[rfc] drm/ttm/memcg: simplest initial memcg/ttm integration (v2)

Fri May 16 17:42:08 UTC 2025

On 5/16/25 18:41, Johannes Weiner wrote:
>>> Listen, none of this is even remotely new. This isn't the first cache
>>> we're tracking, and it's not the first consumer that can outlive the
>>> controlling cgroup.
>>
>> Yes, I knew about all of that and I find that extremely questionable
>> on existing handling as well.
> 
> This code handles billions of containers every day, but we'll be sure
> to consult you on the next redesign.

Well yes, please do so. I'm working on Linux for around 30 years now and halve of that on device memory management.

And the subsystems I maintain is used by literally billion Android devices and HPC datacenters

One of the reasons we don't have a good integration between device memory and cgroups is because specific requirements have been ignored while designing cgroups.

That cgroups works for a lot of use cases doesn't mean that it does for all of them.

>> Memory pools which are only used to improve allocation performance
>> are something the kernel handles transparently and are completely
>> outside of any cgroup tracking whatsoever.
> 
> You're describing a cache. It doesn't matter whether it's caching CPU
> work, IO work or network packets.

A cache description doesn't really fit this pool here.

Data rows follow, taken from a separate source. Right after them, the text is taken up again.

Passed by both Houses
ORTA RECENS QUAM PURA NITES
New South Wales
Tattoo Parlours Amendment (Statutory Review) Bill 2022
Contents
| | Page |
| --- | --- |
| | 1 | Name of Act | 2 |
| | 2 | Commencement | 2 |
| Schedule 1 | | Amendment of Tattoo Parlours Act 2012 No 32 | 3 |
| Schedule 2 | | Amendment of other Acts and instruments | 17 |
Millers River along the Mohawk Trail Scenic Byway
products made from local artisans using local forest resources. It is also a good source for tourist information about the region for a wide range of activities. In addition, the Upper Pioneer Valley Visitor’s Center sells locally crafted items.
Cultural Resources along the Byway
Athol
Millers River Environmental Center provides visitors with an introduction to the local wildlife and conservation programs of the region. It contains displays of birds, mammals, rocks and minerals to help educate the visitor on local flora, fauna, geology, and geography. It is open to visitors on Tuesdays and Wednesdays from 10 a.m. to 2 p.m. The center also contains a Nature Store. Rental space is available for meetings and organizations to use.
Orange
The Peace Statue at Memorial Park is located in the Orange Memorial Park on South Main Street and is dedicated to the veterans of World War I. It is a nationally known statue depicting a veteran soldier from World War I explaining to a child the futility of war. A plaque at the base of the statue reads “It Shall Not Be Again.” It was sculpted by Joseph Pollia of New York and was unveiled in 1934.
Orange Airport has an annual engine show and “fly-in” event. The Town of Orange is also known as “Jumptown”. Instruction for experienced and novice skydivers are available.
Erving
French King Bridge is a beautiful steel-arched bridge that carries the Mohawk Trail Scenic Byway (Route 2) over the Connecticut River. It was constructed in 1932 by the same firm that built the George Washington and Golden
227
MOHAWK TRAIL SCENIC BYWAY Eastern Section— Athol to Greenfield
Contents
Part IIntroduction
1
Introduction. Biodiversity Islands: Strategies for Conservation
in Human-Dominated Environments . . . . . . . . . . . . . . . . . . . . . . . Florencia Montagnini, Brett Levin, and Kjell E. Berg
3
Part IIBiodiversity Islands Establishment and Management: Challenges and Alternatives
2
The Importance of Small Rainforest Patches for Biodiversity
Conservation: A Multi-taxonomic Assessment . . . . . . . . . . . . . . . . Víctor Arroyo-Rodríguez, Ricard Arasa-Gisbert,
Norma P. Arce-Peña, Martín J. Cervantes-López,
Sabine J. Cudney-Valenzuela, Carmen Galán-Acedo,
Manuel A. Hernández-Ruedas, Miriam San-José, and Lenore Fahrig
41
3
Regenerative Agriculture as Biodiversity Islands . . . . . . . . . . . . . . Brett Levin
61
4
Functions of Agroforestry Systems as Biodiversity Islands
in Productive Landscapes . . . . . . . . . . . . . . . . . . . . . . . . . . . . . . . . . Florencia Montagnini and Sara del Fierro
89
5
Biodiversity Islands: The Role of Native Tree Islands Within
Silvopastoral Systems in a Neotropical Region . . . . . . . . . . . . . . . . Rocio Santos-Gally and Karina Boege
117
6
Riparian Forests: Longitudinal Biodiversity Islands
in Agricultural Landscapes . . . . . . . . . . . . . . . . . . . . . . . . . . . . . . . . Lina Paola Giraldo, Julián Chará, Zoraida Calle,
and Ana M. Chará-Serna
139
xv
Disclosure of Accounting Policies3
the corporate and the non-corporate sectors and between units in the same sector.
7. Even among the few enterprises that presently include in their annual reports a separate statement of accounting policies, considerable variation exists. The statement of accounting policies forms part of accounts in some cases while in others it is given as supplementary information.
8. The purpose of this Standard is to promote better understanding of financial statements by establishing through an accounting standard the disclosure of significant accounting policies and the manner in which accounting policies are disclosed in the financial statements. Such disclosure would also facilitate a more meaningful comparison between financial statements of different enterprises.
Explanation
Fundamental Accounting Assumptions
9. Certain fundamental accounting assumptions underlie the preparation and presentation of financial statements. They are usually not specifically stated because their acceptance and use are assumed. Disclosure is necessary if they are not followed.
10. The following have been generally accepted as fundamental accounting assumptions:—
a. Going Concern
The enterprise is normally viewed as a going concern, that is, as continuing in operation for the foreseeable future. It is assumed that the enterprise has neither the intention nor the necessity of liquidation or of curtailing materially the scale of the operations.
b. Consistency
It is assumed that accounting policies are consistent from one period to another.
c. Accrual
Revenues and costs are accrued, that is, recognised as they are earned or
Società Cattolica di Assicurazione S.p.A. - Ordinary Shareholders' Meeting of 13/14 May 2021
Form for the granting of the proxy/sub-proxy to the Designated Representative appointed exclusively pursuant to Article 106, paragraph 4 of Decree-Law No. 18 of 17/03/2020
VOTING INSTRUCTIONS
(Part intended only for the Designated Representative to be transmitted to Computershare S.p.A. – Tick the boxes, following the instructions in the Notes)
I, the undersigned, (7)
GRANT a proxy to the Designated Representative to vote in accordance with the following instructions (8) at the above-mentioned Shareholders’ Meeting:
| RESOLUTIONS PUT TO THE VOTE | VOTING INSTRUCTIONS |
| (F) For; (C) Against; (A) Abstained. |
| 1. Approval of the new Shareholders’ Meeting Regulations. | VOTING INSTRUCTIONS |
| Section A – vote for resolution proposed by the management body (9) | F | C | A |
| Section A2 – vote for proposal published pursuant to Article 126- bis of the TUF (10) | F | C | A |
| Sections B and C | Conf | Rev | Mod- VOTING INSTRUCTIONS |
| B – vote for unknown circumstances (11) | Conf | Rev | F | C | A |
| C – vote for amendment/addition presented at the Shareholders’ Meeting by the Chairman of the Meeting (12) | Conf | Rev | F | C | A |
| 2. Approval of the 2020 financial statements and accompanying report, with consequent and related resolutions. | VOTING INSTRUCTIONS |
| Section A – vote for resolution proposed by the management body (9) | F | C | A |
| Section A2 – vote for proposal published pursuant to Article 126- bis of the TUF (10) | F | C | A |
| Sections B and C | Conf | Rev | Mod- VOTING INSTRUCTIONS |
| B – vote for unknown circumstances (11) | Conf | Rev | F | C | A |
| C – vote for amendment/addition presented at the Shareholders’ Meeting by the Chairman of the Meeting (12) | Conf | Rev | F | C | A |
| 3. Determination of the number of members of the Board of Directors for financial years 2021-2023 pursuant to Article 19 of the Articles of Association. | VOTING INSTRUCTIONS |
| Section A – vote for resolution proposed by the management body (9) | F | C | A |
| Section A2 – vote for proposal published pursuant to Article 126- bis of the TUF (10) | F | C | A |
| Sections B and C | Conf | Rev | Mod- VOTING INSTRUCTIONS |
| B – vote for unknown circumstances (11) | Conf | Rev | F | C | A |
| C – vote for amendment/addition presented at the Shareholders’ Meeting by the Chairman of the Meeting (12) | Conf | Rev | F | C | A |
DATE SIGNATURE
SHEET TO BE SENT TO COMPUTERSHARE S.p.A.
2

The memory properties are similar to what GFP_DMA or GFP_DMA32 provide.

The reasons we haven't moved this into the core memory management is because it is completely x86 specific and only used by a rather specific group of devices.

> What matters is what it takes to recycle those pages for other
> purposes - especially non-GPU purposes.

Exactly that, yes. From the TTM pool pages can be given back to the core OS at any time. It's just a bunch of extra CPU cycles.

> And more importantly, *what other memory in other cgroups they
> displace in the meantime*.

What do you mean with that?

Other cgroups are not affected by anything the allocating cgroup does, except for the extra CPU overhead while giving pages back to the core OS, but that is negligible we haven't even optimized this code path. 

> It's really not that difficult to see an isolation issue here.
> 
> Anyway, it doesn't look like there is a lot of value in continuing
> this conversation, so I'm going to check out of this subthread.

Please don't!

I absolutely need to get this knowledge into somebody head on the cgroup side or we will have this discussion over and over again.

Regards,
Christian.